Glad to see the love for Crime Wave, which very nearly made my list and may find a spot due to your prompt
Rayon Vert wrote:
Sun Sep 20, 2020 1:16 pm
Gunman’s Walk (1958). ...the patriarch’s dreams and illusions coming apart (I have to reveal a kind of sadistic pleasure on my part in seeing what happens to Heflin here, which I guess says something about the quality of his own performance here - from sympathetic father figure when his family and ego gets threatened a bigoted, law-dismissing tyrant is revealed underneath)
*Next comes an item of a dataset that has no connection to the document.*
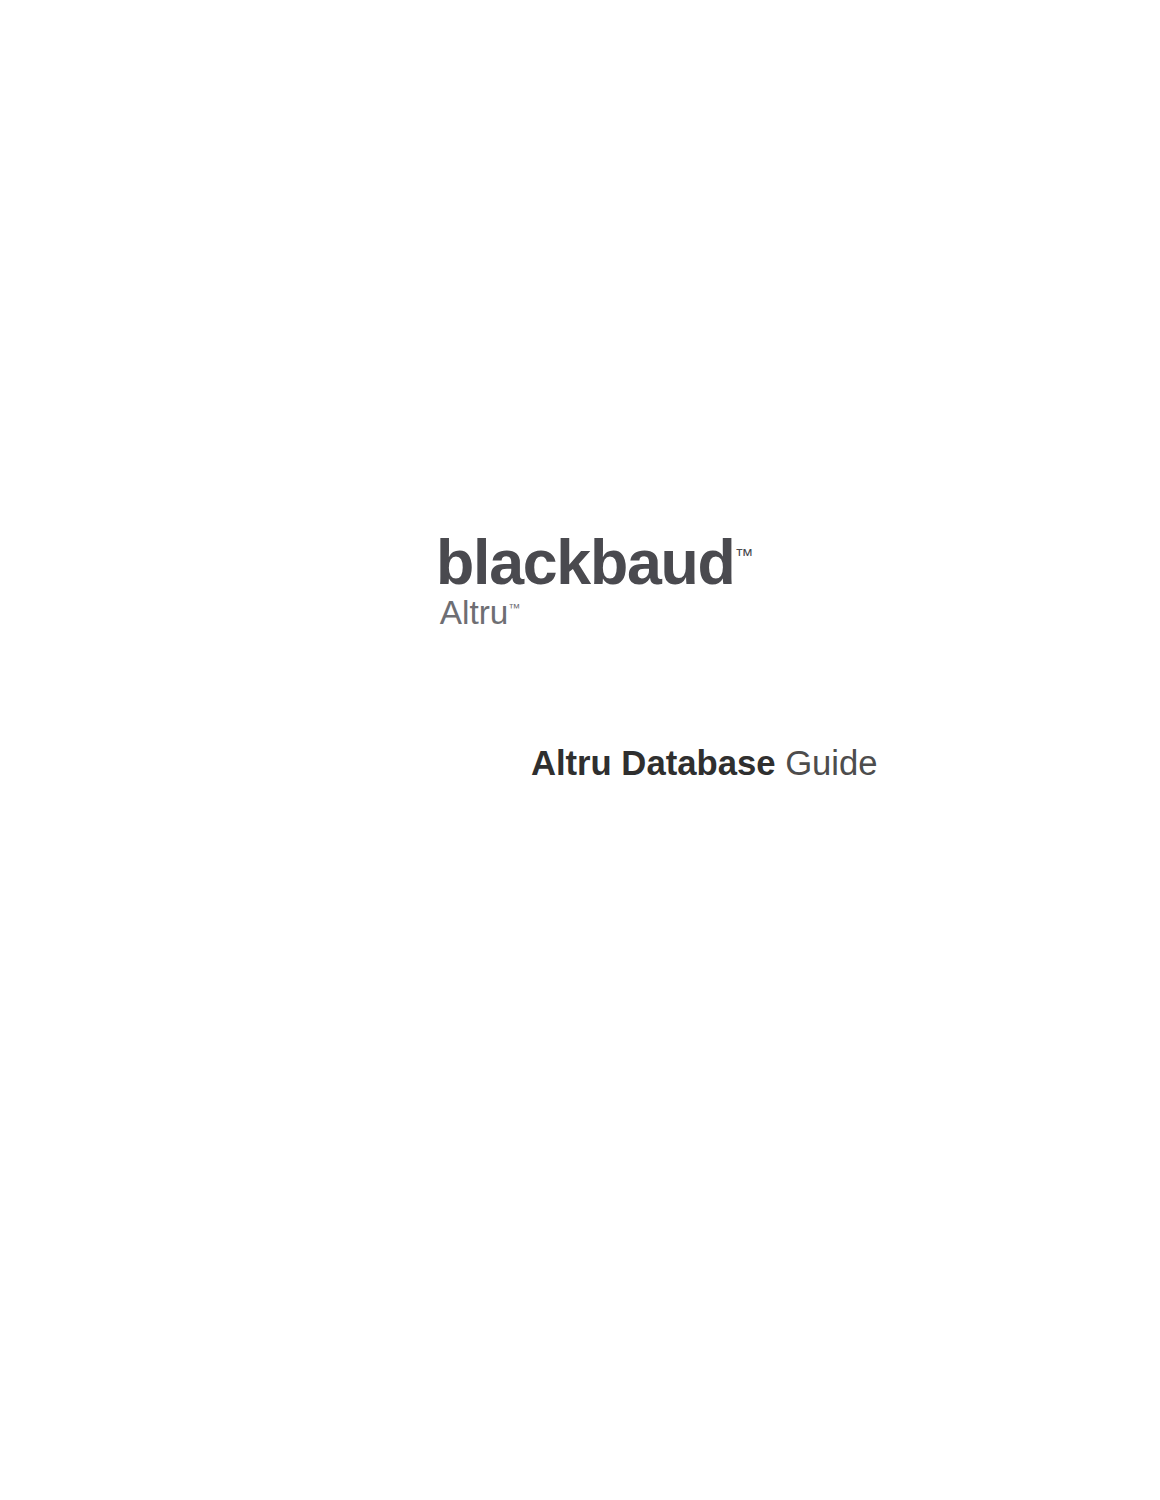blackbaud™
Altru™
Altru Database Guide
I think that's a normal reaction from our objective point of view as the audience to his consequences of blind hypocrisy and manipulation of privilege, though I never saw him has a sympathetic father figure. Instead I find empathy in the broad relatable state of being blind to one's effects on others, which doesn't discount the harm he perpetuates but rather forces me to sit in a grey space that acknowledges how I unconsciously default to solipsism like everyone and fail to peripherally assess the moral ramifications in every instance of being. Heflin genuinely believes he's doing the best he can, and the 'right' thing according to his own code, which makes it all the more tragic. He's responsible but not directly accountable for all, and so instead of answering to an external judge, jury, and executioner, he does to an internal one of the self and God, imprisoned with guilt which is a far worse punishment than any impartial court could sanction. Whether he "deserves" it or not from our objective position feels to be besides the point, since that subjective self-assessment is what will haunt him forever.